▸ **Work order**: Format the lines below as a JSON list of strings, one string per line and leaving out blank lines, going from the first line through the line containing "understand how to use".
[[ Given data open ]]
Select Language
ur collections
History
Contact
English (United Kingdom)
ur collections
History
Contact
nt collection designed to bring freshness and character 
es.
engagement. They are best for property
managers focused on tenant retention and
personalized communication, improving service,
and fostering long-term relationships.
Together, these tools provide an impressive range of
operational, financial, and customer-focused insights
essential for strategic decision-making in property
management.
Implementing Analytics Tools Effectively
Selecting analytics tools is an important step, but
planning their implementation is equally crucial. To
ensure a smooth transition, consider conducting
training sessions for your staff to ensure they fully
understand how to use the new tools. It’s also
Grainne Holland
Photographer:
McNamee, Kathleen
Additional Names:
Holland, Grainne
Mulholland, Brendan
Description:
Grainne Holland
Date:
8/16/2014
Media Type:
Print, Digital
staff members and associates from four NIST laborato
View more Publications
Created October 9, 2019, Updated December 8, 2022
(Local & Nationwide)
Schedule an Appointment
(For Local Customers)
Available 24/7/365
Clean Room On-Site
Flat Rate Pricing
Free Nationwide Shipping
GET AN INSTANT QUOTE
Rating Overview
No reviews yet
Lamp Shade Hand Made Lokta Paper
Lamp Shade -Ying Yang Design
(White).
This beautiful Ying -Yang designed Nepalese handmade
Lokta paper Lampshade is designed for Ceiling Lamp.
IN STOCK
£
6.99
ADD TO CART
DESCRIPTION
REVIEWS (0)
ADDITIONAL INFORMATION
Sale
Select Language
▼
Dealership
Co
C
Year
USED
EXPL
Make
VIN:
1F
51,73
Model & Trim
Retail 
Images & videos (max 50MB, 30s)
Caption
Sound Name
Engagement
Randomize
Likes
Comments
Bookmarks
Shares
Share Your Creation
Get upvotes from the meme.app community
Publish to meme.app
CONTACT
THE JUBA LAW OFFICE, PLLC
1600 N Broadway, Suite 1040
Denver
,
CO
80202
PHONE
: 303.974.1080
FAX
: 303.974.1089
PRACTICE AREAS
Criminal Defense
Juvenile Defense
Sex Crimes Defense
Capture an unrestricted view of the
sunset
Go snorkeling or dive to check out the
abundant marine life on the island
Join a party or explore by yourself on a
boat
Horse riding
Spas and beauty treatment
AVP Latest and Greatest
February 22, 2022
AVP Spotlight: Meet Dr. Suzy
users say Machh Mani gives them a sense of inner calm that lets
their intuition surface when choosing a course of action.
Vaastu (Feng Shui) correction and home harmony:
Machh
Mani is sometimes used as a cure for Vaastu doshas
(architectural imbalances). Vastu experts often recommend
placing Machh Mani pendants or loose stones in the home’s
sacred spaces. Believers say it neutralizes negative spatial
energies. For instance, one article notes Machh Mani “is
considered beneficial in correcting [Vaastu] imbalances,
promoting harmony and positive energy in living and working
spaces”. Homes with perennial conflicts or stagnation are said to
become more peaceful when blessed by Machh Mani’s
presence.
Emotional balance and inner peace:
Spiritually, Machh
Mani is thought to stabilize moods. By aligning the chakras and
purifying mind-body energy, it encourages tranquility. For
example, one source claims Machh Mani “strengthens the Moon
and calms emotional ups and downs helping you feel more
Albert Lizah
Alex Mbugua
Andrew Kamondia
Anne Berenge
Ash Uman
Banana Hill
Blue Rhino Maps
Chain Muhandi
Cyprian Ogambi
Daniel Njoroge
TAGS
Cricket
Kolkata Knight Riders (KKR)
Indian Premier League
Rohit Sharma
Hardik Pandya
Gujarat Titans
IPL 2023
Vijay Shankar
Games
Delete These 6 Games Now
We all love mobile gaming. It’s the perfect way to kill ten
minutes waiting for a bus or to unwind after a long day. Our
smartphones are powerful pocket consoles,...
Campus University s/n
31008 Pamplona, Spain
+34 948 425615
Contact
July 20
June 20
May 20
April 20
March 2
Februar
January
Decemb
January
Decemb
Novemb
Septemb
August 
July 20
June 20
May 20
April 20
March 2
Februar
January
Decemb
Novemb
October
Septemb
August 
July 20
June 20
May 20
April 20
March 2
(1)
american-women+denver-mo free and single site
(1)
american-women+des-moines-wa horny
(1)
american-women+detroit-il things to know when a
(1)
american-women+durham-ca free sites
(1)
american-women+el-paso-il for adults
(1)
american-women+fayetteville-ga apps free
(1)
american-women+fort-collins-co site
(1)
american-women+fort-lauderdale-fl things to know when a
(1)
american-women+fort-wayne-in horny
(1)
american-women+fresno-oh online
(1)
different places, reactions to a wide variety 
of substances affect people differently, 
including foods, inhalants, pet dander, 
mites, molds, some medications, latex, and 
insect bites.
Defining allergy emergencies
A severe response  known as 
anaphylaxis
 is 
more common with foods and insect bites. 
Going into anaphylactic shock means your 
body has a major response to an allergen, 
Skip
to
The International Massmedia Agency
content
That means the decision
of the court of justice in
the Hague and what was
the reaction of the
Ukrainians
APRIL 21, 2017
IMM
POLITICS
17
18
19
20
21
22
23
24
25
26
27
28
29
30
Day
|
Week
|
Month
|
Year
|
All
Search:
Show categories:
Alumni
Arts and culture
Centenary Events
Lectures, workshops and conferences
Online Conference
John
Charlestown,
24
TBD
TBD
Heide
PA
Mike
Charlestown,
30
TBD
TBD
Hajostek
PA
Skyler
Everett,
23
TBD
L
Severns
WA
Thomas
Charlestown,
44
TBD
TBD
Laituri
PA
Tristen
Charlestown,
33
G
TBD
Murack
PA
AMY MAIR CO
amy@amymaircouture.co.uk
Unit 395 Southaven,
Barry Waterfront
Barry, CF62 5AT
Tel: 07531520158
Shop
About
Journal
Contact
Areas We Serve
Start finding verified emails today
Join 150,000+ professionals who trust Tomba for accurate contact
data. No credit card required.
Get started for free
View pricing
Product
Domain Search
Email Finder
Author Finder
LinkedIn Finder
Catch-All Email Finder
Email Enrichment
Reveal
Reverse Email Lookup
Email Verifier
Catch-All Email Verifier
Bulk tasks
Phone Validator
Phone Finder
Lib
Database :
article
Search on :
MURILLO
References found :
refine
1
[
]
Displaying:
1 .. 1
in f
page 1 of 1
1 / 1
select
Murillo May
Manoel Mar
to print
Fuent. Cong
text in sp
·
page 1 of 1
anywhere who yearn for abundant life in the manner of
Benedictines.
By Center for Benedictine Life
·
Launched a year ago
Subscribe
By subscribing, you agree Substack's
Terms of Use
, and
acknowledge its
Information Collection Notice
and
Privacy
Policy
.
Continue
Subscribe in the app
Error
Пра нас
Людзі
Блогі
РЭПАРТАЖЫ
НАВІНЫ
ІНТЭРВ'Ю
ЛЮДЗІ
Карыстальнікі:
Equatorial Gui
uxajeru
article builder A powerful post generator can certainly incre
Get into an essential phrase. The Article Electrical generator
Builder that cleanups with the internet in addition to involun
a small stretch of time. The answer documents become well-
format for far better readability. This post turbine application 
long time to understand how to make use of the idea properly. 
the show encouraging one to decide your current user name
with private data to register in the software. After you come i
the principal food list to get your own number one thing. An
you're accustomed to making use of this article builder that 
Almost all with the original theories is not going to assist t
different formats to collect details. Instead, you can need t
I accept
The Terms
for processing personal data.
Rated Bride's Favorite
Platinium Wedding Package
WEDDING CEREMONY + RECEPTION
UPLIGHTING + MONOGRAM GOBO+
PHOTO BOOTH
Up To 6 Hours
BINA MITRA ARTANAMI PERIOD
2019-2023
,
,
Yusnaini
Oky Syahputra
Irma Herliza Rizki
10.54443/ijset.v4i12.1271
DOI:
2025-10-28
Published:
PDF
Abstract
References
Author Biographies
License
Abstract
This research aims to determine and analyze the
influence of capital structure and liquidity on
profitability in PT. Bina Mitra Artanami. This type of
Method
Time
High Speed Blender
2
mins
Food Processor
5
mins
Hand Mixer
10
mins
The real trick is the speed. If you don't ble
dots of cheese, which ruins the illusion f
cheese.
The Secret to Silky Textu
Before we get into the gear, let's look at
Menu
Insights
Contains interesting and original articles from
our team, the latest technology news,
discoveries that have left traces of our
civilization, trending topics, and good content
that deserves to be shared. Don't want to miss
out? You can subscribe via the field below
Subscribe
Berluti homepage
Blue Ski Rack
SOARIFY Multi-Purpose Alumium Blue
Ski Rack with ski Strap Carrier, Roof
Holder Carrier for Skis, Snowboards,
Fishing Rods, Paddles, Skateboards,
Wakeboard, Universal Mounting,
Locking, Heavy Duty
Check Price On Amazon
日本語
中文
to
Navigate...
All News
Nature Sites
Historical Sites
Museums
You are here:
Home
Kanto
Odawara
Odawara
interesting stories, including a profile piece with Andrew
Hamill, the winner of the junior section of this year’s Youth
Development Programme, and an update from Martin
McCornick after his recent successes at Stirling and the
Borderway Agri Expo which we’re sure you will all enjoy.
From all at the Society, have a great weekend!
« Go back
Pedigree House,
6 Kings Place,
[[ Given data closed ]]
▸ **Exercise response**:
[
  "Select Language",
  "ur collections",
  "History",
  "Contact",
  "English (United Kingdom)",
  "ur collections",
  "History",
  "Contact",
  "nt collection designed to bring freshness and character ",
  "es.",
  "engagement. They are best for property",
  "managers focused on tenant retention and",
  "personalized communication, improving service,",
  "and fostering long-term relationships.",
  "Together, these tools provide an impressive range of",
  "operational, financial, and customer-focused insights",
  "essential for strategic decision-making in property",
  "management.",
  "Implementing Analytics Tools Effectively",
  "Selecting analytics tools is an important step, but",
  "planning their implementation is equally crucial. To",
  "ensure a smooth transition, consider conducting",
  "training sessions for your staff to ensure they fully",
  "understand how to use the new tools. It’s also"
]